NANA ATTAFUA
Nana Attafua (18? – September 1927) contributed to the economic and social progress of Akyem Kotoku state, located about 45 mi (72 km) north-north-northwest of the port of Winneba in what is now southern Ghana, during his long reign, which extended over almost half a century.
During the first five years of his reign, Nana Attafua encouraged the development of the palm oil, kola nut, and rubber industries in his state. By the mid 1880s, Akyem Kotoku had become one of the leading producers of palm oil in the Gold Coast Colony. On his own initiative, he maintained a ferry across the Birem River at Nsuaem (modern Oda), the capital of the state, for the benefit of rubber traders who passed to and from the states of Asante to the northwest, Asante Akyem to the north, and Kwawu to the northeast. By 1884 such traders were regularly crossing the Birem River, a tributary of the Pra, via Nsuaem on their way to Saltpond, east of Cape Coast, via Akyem Swedru to the southwest of Nsuaem, or to Agona Kwanyako, near Agona Swedru, where Accra and Winneba traders were always waiting to buy rubber, Nana Attafua also encouraged his subject to cultivate cocoa during the first decade of the 20th century.
Although a strong adherent of the traditional religious system, and an avowed opponent of Christianity.
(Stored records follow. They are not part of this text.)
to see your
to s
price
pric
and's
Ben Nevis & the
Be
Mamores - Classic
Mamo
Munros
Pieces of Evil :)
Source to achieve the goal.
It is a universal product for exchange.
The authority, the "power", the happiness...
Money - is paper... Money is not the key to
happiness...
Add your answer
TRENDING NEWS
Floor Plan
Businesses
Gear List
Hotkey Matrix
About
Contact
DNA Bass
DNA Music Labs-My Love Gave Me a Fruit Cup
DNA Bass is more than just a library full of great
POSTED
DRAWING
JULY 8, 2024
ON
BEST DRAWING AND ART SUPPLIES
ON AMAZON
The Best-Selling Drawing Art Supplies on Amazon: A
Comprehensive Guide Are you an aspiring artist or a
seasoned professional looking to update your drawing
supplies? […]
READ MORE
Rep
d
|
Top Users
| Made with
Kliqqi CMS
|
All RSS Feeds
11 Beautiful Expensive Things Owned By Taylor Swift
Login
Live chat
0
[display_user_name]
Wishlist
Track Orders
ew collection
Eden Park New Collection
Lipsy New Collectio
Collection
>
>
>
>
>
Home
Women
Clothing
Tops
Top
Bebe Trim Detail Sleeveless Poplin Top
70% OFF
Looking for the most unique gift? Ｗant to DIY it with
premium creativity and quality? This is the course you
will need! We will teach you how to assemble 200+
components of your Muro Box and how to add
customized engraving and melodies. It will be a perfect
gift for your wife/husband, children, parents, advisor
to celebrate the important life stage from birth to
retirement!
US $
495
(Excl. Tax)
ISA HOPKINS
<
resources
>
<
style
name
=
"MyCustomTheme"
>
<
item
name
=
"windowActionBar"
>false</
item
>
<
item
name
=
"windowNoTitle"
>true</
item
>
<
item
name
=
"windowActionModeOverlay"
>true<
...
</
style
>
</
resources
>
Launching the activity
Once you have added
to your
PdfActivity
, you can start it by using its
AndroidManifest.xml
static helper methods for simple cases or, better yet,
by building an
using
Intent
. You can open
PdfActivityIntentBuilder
Nana Attafua supported both mission- sponsored and government-sponsored education. In March 1883, he sent four of his subjects to the British governor in Accra. Sir Samuel Rowe (term of office 1881 – 1884), with a request that one of them “be put to school for literal instructions.” By 1892 there was already a mission school at Nsuaem, and when in 1895 the government established a boys’ school there, Nana Attafua enrolled four of his sons, all of whom later entered government service as school teachers. In 1902, H. M. Hull, Secretary for Native Affairs in the Gold Coast government, reported him to be “popular and well respected by his subjects.”
The rapid social and economic progress attained by Nsuaem under Attafua’s rule led to the stationing of a District Commissioner there in 1921. Nsuaem, his capital, was renamed Oda in 1922.
Nana Attafua rendered loyal service to the British colonial government, taking part in the Asante Expedition of 1896, and in the Yaa Asantewa War in 1900. During World War I (1914 -1918), he and his people contributed generously to war charities.
In recognition of his services, the colonial government awarded Nana Attafua a medallion in 1896, and the King George V Medal for Native Chiefs in 1922. Recommending him for the latter award, Sir Gordon Guggisberg (q. v.), British governor from 1919 – 1927, described him as “a rare surviving example of a ‘Bush Chief’ of the old school of typically African astuteness, sturdiness, and common sense.” Nana Attafua died in September 1927.